11-04-2020 10:26:13.269 +1100 ERROR KVStoreBulletinBoardManager - KV Store process terminated abnormally (exit code 14, status exited with code 14). See mongod.log and splunkd.log for details.
11-04-2020 10:26:13.269 +1100 ERROR KVStoreBulletinBoardManager - KV Store changed status to failed. KVStore process terminated..
mongod.log
2020-10-26T00:34:50.369Z I CONTROL \[initandlisten] \*\* WARNING: No SSL certificate validation can be performed since no CA file has been provided
2020-10-19T03:56:45.683Z I CONTROL \[initandlisten] \*\* Please specify an sslCAFile parameter.
2020-11-03T23:26:13.263Z F - \[main] Fatal Assertion 28652
\*\*\*aborting after fassert() failure
Root Cause
The KV Store (MongoDB process) failed due to issues with the SSL certificate (server.pem). If the SSL certificate has expired or is invalid, MongoDB cannot start, causing KV Store failure.

Procedure to Renew SSL Certificate
Check if the SSL certificate is expired

openssl x509 -enddate -noout -in $SPLUNK_HOME/etc/auth/server.pem
Backup the existing certificate

cp $SPLUNK_HOME/etc/auth/server.pem $SPLUNK_HOME/etc/auth/server.pem.bak
Generate a new SSL certificate

$SPLUNK_HOME/bin/splunk createssl server-cert \
-d $SPLUNK_HOME/etc/auth \
-n server \
-c SplunkServerDefaultCert \
-l 2048
Restart Splunk

$SPLUNK_HOME/bin/splunk restart
Verify KV Store status

$SPLUNK_HOME/bin/splunk show kvstore-status
Alternate Quick Fix
Rename or delete the existing server.pem file:

mv $SPLUNK_HOME/etc/auth/server.pem $SPLUNK_HOME/etc/auth/server.pem.old
Restart Splunk. Splunk will automatically generate a new server.pem on startup.

After this procedure, the KV Store should start successfully.

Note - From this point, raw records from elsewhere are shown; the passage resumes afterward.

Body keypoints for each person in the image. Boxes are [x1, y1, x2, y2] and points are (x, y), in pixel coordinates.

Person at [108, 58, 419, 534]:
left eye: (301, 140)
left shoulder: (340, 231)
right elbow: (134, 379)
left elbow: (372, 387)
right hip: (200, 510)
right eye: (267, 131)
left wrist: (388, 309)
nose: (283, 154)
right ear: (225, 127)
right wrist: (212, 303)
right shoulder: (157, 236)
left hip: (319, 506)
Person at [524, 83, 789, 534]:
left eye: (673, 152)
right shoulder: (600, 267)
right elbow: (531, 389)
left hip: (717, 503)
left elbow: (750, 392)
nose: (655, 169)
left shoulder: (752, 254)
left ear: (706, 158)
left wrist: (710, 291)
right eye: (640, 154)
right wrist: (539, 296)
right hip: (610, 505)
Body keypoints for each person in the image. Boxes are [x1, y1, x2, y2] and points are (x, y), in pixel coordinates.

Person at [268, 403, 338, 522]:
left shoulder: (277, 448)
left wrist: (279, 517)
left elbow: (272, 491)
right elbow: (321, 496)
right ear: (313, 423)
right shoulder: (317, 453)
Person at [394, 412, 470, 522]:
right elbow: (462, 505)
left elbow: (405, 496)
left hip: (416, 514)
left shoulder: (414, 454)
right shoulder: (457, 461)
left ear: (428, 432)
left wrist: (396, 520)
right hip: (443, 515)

Indexer Down in Cluster (One Indexer Out of 6)
Issue
Out of 6 indexers in the cluster, one indexer shows as Down.

splunkd.log
12-09-2020 12:56:51.331 +0630 WARN CMSlave - Failed to register with cluster master reason: failed method=POST path=/services/cluster/master/peers/?output\_mode=json master=10.75.49.21:8089 rv=0 gotConnectionError=0 gotUnexpectedStatusCode=1 actual\_response\_code=500 expected\_response\_code=2xx status\_line="Internal Server Error" socket\_error="No error" remote\_error=Cannot add peer=10.75.49.25 mgmtport=8089 (reason: bucket already added as clustered, peer attempted to add again as standalone. guid=347A3164-2E3B-4D9D-8603-A17180A9E92E bid=tml\_app\_paloalto~~170~~347A3164-2E3B-4D9D-8603-A17180A9E92E).
Root Cause
The indexer attempted to register with the Cluster Master (CM) but failed because some buckets were detected as standalone buckets instead of clustered ones.

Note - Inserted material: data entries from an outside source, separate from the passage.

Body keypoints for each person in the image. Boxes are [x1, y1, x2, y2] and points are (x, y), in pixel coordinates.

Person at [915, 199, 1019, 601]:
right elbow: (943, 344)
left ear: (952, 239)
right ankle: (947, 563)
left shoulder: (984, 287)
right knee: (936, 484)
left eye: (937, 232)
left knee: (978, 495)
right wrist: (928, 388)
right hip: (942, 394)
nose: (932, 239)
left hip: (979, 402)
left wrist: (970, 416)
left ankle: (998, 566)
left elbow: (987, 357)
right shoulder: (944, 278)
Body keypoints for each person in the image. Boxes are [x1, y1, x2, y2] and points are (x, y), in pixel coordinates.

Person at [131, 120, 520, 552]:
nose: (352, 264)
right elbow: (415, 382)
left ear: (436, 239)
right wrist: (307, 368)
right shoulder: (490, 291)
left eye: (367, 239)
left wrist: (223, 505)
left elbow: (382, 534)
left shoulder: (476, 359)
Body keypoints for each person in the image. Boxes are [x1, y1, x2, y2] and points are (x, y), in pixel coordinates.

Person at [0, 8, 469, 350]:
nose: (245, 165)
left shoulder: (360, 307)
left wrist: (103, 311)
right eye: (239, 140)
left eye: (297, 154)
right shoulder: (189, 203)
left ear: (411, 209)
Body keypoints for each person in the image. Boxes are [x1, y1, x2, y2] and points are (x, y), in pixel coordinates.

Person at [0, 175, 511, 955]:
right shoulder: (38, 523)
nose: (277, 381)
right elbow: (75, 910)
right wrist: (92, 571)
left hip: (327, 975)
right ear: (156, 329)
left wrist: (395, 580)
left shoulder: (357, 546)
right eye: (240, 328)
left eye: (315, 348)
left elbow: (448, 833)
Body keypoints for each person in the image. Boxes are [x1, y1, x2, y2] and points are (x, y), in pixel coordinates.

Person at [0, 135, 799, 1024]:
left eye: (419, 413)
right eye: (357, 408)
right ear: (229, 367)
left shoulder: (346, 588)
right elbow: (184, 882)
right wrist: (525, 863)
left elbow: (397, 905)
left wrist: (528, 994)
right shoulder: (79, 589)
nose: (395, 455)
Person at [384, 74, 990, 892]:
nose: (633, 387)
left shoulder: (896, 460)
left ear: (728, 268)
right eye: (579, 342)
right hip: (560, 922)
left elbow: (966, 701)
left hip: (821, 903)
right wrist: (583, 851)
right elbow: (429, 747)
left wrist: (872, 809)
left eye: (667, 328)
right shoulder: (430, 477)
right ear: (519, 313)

These standalone buckets are missing the cluster GUID in their name.
This mismatch prevents the peer from rejoining the cluster.
Resolution Steps
Search for standalone buckets
Navigate to the indexer data path:
cd /opt/splunk/var/lib/splunk/
Use the command to find problematic buckets:

find /opt/splunk -name "db_*"
Standalone bucket naming convention:

db_<newest_time>_<oldest_time>_<bucketid>
Example:

db_1550812574_1550720467_53
Append the Cluster Master GUID Rename each standalone bucket by appending the cluster master GUID to the end.

From:

db_<newest_time>_<oldest_time>_<bucketid>
To:

db_<newest_time>_<oldest_time>_<bucketid>_<guid>
Example:

mv db_1550812574_1550720467_53 \
   db_1550812574_1550720467_53_347A3164-2E3B-4D9D-8603-A17180A9E92E
(Here, guid=347A3164-2E3B-4D9D-8603-A17180A9E92E)

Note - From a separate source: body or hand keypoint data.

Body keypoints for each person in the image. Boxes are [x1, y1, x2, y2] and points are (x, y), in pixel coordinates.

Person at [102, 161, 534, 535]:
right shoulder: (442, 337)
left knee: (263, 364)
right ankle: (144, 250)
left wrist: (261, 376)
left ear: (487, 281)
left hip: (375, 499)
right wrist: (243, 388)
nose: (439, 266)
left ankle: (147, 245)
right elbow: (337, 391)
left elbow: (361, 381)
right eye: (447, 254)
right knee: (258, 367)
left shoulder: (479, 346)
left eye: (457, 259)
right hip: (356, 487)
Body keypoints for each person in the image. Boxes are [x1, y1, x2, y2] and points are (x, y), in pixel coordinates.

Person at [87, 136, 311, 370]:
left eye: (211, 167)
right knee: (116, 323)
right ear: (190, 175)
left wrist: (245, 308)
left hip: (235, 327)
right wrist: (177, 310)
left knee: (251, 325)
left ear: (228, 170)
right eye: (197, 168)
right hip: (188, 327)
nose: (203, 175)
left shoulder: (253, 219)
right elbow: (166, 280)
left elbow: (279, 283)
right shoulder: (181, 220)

Reference: Splunk Docs - Bucket names

Restart the Indexer

$SPLUNK_HOME/bin/splunk restart
The search peer should now rejoin the cluster.

Disable Maintenance Mode (if enabled on CM).

Allow Bucket Fix-up Tasks Wait for the cluster to complete fix-up processing.

Important Notes
Ensure pass4symmkey is the same across all indexers and the Cluster Master.

Verify that the instance GUID is present in:

$SPLUNK_HOME/etc/instance.cfg
After these steps, the indexer should rejoin the cluster successfully.